+++ Input +++

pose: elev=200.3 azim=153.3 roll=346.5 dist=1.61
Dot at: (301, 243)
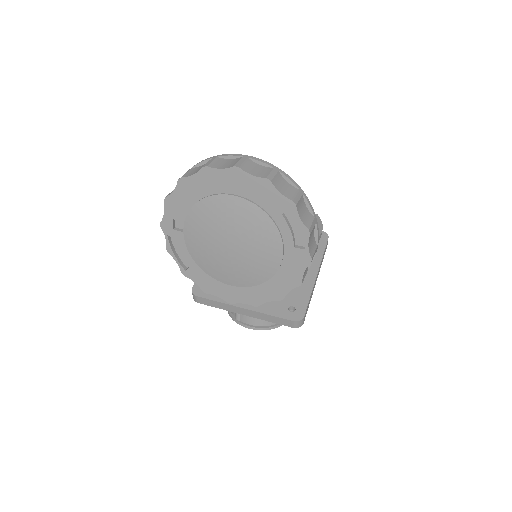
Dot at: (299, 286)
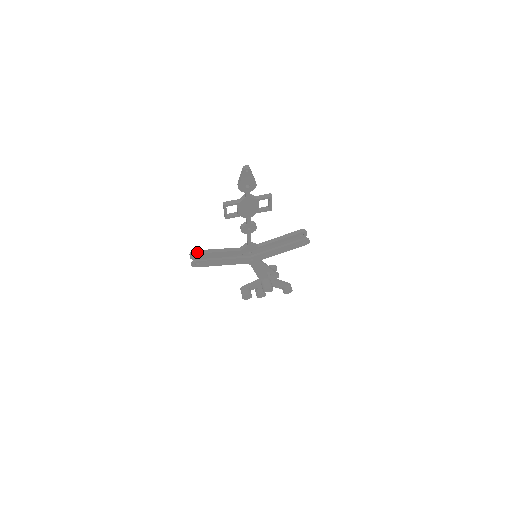
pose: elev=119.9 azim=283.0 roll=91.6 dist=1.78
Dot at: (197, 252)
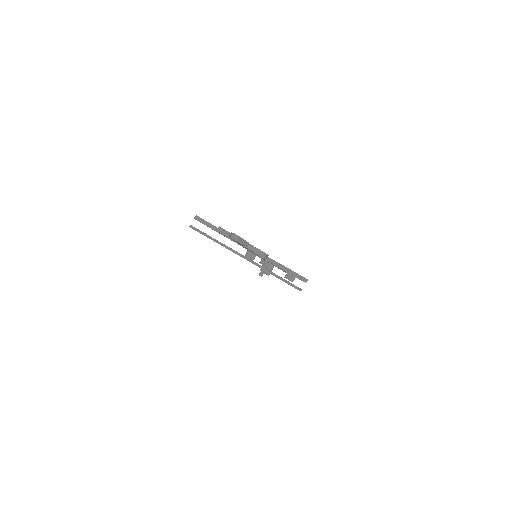
Dot at: (201, 221)
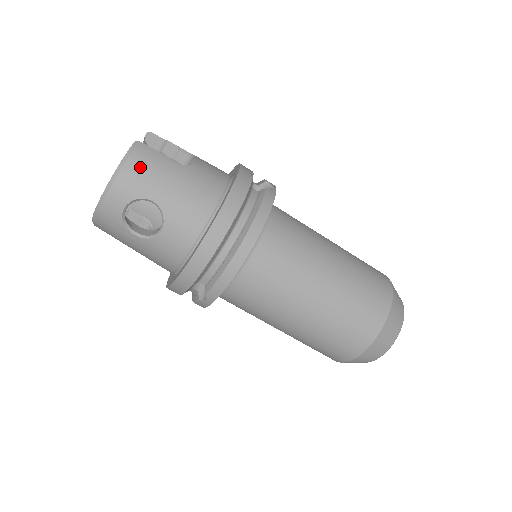
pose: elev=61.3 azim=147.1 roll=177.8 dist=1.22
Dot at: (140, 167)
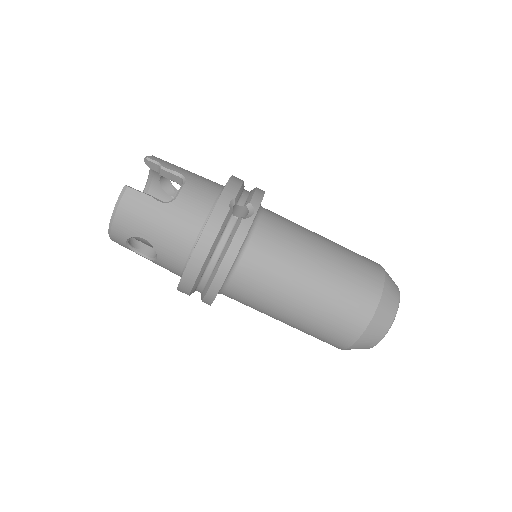
Dot at: (129, 212)
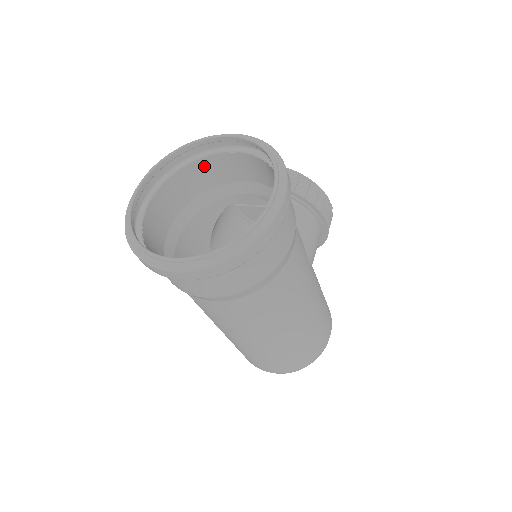
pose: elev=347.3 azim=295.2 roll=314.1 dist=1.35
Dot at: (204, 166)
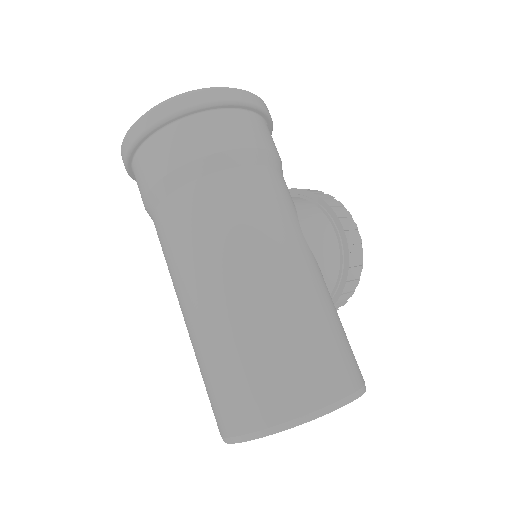
Dot at: occluded
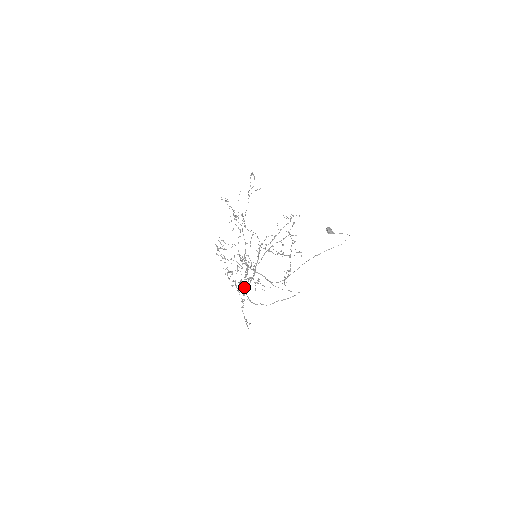
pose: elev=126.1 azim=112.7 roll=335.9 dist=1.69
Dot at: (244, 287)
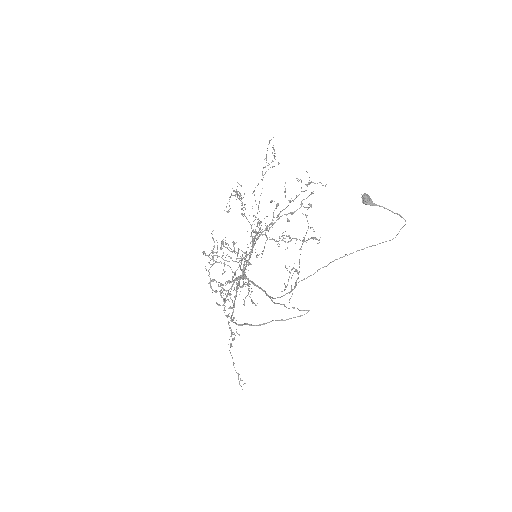
Dot at: (226, 295)
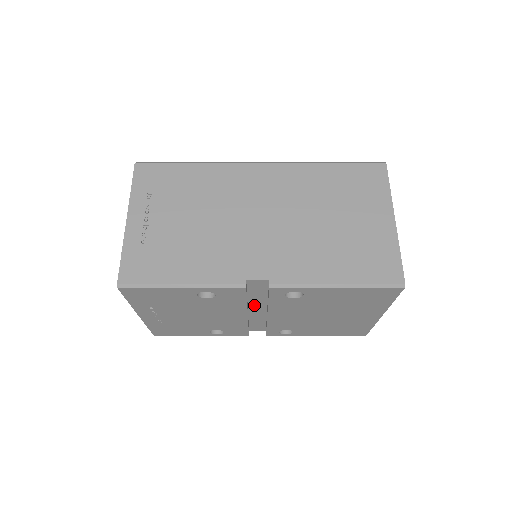
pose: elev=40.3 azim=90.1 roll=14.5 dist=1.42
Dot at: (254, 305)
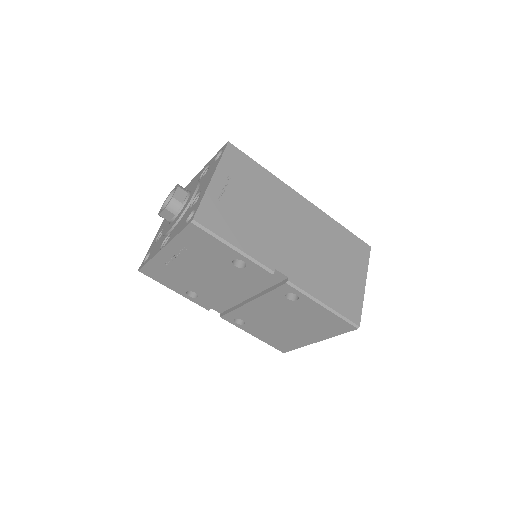
Dot at: (248, 289)
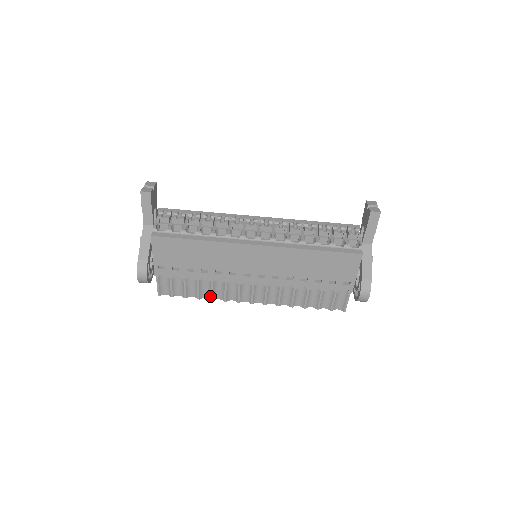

+++

▶ [What you have to do]
Retype every line of the material above word for word, omitting the pictures.

▶ [Exercise answer]
pose: elev=200.3 azim=153.3 roll=346.5 dist=1.61
Dot at: (301, 243)
Dot at: (299, 286)
pose: elev=119.9 azim=283.0 roll=91.6 dist=1.78
Dot at: (197, 252)
Dot at: (201, 221)
pose: elev=61.3 azim=147.1 roll=177.8 dist=1.22
Dot at: (140, 167)
Dot at: (129, 212)
pose: elev=347.3 azim=295.2 roll=314.1 dist=1.35
Dot at: (204, 166)
Dot at: occluded
pose: elev=126.1 azim=112.7 roll=335.9 dist=1.69
Dot at: (244, 287)
Dot at: (226, 295)
pose: elev=40.3 azim=90.1 roll=14.5 dist=1.42
Dot at: (254, 305)
Dot at: (248, 289)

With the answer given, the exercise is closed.